[erlang-questions] Two beautiful programs - or web programming made easy

Alain O'Dea alain.odea@REDACTED
Sun Feb 13 14:42:30 CET 2011


On 2011-02-13, at 6:48, Florian Weimer <fw@REDACTED> wrote:

> * Joe Armstrong:
> 
>> How the heck can you easily send an an asynchronous message from a client to
>> a server?
>> 
>> HTTP get and post wait for a reply and thus are synchronous.
>> 
>> By asynchronous I mean "fire and forget" like UDP.
>> 
>> If it easy easy them I'd love to know how ..
> 
> XMLHttpRequest has an asynchronous option.
> 
> And you can get emulate a single full-duplex connection using two
> half-duplex ones, so Websockets is just an optimization, and likely
> not even a very much needed one.  The barrier right now seems to be
> the BSD sockets API and kernel state management, and you still have
> that with Websockets.

HTTP is a synchronous protocol.  The async option is XmlHttpRequest is only to background the synchronous request processing so that the browser remains responsive.

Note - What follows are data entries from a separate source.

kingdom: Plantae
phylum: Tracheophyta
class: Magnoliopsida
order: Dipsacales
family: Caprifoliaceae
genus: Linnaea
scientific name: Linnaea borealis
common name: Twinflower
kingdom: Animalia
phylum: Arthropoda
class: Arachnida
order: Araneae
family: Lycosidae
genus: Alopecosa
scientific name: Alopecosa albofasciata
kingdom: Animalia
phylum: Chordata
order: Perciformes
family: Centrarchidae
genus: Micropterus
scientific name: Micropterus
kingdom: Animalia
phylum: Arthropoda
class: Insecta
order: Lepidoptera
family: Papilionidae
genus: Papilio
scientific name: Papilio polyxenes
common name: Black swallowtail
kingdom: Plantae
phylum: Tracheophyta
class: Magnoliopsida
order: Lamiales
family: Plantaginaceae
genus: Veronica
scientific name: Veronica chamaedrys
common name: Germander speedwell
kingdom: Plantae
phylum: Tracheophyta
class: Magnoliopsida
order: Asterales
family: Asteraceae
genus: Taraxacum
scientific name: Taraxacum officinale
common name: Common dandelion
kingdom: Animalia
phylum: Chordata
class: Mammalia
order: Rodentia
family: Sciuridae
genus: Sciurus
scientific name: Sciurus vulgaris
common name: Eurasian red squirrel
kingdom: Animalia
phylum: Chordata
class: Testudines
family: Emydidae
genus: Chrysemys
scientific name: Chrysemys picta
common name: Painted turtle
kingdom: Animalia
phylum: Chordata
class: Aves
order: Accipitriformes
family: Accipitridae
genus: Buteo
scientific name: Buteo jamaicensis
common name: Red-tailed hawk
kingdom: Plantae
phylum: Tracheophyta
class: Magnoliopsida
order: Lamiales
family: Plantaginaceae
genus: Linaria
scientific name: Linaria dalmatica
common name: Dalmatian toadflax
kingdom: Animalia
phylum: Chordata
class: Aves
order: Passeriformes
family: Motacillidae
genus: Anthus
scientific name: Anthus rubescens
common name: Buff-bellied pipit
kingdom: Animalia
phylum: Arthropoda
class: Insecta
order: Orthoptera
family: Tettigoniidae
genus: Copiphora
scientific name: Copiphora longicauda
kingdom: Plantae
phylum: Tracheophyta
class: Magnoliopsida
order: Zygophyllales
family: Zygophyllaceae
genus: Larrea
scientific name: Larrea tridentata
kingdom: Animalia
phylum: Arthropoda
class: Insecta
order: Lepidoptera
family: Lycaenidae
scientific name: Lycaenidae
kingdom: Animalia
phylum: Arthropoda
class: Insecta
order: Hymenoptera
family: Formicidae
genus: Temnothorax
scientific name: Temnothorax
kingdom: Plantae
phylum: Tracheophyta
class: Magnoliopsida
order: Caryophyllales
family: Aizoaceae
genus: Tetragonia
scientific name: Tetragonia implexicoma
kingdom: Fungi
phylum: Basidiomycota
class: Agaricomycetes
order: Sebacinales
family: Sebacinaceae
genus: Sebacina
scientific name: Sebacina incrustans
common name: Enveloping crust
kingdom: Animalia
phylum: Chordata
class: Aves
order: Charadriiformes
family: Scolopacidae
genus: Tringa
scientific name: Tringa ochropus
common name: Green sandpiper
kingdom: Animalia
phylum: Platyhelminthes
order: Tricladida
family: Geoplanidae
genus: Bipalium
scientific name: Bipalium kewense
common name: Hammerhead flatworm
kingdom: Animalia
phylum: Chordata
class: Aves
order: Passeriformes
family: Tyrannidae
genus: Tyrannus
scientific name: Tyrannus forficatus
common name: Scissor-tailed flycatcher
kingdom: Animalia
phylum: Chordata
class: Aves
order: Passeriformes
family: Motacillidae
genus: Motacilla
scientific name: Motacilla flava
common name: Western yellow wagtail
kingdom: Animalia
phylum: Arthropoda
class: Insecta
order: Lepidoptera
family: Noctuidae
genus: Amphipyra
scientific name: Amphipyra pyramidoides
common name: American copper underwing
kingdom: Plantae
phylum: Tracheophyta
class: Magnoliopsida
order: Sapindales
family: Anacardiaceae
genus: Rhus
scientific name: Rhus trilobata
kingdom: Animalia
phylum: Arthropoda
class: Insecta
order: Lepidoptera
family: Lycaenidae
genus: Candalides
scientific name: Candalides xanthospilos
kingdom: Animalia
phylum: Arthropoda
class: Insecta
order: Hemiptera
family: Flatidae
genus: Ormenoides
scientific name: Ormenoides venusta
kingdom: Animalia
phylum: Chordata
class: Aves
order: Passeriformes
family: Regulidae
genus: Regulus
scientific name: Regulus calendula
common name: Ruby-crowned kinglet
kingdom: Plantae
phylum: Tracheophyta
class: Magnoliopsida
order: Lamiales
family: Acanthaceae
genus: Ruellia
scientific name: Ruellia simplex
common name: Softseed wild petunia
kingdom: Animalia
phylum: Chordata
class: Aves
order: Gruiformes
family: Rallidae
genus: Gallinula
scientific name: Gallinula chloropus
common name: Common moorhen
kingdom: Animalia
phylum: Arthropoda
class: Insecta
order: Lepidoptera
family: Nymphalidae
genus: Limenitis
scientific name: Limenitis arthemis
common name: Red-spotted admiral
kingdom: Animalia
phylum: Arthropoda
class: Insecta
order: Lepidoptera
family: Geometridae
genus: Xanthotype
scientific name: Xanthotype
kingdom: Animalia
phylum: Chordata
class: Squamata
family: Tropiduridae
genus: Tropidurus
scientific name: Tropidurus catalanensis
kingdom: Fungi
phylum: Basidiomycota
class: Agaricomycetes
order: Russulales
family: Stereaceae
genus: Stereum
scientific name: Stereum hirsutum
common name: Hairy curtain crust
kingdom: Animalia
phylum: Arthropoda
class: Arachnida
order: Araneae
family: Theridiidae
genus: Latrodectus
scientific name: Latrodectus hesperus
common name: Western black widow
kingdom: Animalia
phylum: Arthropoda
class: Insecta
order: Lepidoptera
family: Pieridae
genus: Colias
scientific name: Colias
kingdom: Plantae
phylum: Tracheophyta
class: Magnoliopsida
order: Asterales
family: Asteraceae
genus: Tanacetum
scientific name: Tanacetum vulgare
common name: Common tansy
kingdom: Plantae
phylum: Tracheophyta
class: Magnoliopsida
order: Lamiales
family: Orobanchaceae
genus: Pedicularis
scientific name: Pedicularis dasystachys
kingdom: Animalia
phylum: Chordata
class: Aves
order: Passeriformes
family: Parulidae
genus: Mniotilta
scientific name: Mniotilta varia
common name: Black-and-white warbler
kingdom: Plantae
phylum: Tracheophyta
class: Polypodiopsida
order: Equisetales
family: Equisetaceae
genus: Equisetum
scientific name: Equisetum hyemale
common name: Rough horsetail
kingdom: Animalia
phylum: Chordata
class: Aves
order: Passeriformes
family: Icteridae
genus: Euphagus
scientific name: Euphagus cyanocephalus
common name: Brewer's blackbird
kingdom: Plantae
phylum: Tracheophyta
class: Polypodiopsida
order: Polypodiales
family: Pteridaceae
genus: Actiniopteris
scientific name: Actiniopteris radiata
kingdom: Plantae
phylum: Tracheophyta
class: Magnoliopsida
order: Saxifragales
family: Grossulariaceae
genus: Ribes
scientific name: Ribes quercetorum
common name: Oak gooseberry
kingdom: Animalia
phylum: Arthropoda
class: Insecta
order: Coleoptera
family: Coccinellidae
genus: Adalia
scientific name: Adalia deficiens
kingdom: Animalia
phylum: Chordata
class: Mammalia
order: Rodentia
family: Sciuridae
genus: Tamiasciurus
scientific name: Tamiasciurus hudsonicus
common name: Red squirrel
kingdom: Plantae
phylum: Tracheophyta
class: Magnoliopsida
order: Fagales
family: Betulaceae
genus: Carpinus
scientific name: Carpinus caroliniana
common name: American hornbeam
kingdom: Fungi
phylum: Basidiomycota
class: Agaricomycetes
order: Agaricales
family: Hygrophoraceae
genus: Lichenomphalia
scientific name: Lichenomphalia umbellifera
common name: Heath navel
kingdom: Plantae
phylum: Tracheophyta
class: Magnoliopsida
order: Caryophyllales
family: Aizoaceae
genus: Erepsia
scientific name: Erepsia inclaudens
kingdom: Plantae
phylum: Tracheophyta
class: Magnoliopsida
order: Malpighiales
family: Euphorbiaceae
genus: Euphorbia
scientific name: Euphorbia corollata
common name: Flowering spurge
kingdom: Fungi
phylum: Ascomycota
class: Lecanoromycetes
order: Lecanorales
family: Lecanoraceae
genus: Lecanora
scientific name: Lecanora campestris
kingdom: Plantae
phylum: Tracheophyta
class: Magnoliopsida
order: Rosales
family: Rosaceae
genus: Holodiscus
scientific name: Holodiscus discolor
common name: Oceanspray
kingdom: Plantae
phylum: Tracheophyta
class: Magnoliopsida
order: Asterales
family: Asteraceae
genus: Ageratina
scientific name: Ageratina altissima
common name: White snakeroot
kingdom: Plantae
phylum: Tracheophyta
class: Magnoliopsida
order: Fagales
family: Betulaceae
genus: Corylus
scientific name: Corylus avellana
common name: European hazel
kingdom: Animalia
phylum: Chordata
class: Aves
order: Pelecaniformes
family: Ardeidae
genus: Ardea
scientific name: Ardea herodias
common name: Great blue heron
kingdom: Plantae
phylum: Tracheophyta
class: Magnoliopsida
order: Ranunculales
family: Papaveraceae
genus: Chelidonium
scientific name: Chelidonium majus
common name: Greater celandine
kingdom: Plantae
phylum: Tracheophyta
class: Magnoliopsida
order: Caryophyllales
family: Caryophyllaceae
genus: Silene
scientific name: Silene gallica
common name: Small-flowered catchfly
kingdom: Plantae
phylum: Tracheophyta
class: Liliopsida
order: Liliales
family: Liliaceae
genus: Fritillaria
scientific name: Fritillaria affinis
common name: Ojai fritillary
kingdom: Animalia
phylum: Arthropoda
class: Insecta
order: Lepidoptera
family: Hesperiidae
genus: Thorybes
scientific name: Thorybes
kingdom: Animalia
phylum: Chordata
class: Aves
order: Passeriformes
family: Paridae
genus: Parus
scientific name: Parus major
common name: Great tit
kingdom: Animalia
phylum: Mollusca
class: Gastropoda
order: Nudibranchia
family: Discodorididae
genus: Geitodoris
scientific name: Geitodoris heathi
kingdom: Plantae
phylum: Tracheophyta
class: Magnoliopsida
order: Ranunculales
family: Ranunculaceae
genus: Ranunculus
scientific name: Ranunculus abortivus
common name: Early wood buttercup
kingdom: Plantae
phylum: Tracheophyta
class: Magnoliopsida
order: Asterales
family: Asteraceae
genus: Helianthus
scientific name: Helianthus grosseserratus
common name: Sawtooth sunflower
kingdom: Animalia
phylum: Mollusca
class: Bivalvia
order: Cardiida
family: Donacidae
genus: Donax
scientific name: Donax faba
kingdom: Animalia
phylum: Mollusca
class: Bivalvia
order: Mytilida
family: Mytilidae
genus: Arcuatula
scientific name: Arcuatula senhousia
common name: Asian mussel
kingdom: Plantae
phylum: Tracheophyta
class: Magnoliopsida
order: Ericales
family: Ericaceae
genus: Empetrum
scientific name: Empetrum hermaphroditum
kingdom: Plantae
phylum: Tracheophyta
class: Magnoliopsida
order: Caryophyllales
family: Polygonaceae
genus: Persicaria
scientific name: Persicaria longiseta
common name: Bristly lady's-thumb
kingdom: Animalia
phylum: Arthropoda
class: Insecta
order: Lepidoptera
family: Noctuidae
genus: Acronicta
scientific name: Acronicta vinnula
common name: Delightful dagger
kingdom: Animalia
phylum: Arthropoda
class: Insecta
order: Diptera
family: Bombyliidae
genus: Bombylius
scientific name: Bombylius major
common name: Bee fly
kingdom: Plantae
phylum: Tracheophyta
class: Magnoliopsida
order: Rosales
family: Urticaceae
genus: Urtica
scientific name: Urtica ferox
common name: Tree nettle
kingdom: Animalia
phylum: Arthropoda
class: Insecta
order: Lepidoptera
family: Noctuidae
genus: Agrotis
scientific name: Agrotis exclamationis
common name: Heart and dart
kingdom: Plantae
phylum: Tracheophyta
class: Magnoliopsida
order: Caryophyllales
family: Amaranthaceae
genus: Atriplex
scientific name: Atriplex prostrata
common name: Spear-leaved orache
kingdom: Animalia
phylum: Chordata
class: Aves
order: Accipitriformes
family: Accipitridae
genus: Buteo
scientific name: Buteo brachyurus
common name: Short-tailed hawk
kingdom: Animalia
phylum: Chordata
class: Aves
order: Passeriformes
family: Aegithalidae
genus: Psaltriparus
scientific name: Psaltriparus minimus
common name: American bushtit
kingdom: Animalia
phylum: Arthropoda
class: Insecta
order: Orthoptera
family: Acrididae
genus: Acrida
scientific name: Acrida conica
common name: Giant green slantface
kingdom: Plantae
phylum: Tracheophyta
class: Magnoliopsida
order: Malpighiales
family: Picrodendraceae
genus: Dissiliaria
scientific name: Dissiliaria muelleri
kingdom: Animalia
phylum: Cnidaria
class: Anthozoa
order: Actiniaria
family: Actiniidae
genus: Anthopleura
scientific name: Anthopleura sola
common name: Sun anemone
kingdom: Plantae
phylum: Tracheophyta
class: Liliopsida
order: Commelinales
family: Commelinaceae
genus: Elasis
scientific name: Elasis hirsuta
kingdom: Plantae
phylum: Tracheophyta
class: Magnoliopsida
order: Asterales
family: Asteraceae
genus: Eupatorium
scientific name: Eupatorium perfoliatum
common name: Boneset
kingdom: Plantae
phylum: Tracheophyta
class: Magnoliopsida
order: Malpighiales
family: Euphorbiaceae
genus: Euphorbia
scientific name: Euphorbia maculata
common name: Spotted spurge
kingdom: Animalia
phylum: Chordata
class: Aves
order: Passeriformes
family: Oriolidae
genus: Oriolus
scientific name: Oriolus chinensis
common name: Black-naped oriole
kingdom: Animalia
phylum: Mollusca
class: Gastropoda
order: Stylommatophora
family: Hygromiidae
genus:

Websockets is not merely an optimization.  It removes the packaging around conversational events in a web application.  This has far-reaching scalability impact since it reduces the cost per client substantially in a chatty application.

For an application using SEBG tge reduced cost per request will reduce the delay between a server event and its realization on the client.

Again, XmlHttpRequest's async option does not make the HTTP request itself asynchronous (it wouldn't be HTTP).  It merely runs the synchronous requedt in the background on the client.